Integrated Telecom Company (ITC)

Jan 2014Feb 2015

Network Security Administrator

- Participated in developing corporate-wide IT security policies.

- Responsible for configuring ad managing Cisco IP Phones.

- Manage corporate-wide IT inventory and device management.

- Participated with IT department in obtaining ISO/IEC 27001 Information Security Management System, and I was involved in answering the external auditors questions.

- Involved with networking team in Fiber GPON training session.

- Responsible for providing the appropriate Security Awareness in the organization’s intranet.


Al Yamamah University

Oct 2008Jan 2014

Bachelor of Networking & Information Security (2.97/4)

In my senior graduation project, we developed an ARP Cache Poisoning Detector which indicate if an intruder was successful in changing a device MAC address. Took general courses related to design, configuration and maintenance of LAN and WAN. Took courses in wireless local area network and wide area network transmission technologies.

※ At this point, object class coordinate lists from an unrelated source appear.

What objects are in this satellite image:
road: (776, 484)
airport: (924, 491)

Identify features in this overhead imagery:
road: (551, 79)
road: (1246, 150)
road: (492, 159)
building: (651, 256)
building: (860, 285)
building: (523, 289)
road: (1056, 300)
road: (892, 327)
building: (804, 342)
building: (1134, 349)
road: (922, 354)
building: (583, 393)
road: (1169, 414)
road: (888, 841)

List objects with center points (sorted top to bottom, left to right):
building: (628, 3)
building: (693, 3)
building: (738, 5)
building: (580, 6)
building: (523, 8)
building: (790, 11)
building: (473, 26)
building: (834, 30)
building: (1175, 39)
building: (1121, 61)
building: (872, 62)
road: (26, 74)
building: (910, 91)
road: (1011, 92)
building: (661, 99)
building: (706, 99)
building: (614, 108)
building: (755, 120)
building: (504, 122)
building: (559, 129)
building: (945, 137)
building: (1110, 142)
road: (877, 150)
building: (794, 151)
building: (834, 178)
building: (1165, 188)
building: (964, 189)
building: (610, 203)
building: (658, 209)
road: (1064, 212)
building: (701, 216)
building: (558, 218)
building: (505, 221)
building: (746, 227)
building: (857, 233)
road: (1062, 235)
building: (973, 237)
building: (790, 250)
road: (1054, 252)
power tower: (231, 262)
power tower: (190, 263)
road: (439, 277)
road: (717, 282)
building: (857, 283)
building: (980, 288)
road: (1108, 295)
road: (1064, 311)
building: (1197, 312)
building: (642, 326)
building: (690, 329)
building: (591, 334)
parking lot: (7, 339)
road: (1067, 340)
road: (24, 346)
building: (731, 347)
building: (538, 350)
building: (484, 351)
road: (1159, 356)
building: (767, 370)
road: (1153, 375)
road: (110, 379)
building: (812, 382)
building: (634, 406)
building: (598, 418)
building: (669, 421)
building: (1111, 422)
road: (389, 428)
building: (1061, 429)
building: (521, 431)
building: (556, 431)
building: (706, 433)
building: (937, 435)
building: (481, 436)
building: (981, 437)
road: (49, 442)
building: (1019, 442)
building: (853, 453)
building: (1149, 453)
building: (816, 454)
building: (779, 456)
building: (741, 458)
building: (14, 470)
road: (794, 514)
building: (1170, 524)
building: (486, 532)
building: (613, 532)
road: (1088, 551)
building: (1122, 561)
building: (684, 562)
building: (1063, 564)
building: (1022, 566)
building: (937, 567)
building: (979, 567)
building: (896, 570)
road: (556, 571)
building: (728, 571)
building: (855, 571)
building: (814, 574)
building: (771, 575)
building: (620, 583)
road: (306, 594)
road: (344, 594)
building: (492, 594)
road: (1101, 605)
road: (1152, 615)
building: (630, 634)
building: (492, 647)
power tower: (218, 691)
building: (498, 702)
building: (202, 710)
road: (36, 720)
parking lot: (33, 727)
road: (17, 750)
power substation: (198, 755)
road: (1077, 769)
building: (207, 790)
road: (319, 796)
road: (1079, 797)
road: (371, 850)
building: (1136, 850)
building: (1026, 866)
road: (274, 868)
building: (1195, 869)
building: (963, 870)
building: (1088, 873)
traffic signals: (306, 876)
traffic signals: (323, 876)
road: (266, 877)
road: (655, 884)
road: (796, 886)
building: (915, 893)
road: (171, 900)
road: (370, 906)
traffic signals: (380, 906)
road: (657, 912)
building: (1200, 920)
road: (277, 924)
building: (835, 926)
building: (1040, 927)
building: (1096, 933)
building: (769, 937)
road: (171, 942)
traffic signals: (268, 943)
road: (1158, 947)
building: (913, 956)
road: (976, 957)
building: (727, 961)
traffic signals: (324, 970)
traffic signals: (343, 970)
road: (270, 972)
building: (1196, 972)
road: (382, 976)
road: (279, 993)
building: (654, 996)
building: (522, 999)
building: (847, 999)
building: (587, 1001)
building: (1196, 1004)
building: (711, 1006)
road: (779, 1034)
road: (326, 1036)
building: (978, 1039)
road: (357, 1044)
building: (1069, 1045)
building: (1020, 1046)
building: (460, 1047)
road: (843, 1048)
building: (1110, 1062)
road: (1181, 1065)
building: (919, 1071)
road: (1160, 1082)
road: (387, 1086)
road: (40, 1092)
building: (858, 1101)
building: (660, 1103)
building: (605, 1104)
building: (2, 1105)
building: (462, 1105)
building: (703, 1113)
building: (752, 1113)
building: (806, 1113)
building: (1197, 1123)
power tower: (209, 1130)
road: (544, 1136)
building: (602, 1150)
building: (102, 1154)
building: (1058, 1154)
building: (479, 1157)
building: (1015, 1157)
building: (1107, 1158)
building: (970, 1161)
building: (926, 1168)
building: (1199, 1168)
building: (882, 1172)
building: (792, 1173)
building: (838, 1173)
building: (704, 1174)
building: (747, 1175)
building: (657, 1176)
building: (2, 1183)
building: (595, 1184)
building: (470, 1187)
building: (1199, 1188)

The study of computer forensics, computer crimes, response to security incidents, Cybercrime investigation and prosecution, network security, and information security. 

Courses & Certifications

Share Knowledge

Mar 4, 2018Mar 8, 2018

CompTIA Security+ 

Implement, monitor, and troubleshoot infrastructure, application, information, and operational security. (40 PDU)

Share Knowledge

Feb 24, 2018 Feb 28, 2018

PECB ISO 27001 Lead Implementer

Helps in developing the expertise necessary to support an organization in implementing and managing an Information Security Management System (ISMS) based on ISO/IEC 27001 Standards. (32 PDU)  

Bridwell Training Center

Nov 26, 2017Nov 30, 2017

Performance Management Good Practice

Setting up yearly work objectives for last year evaluation.

Metlife AIG ANB

Oct 9, 2017Oct 10, 2017

Risk Management Training Program

Risk Management Process, Categories, and Approach, Three-Line-of-Defense, Risk Register, Inherent and Residual Risks, ERSA, Risk Assessment and Key Risks.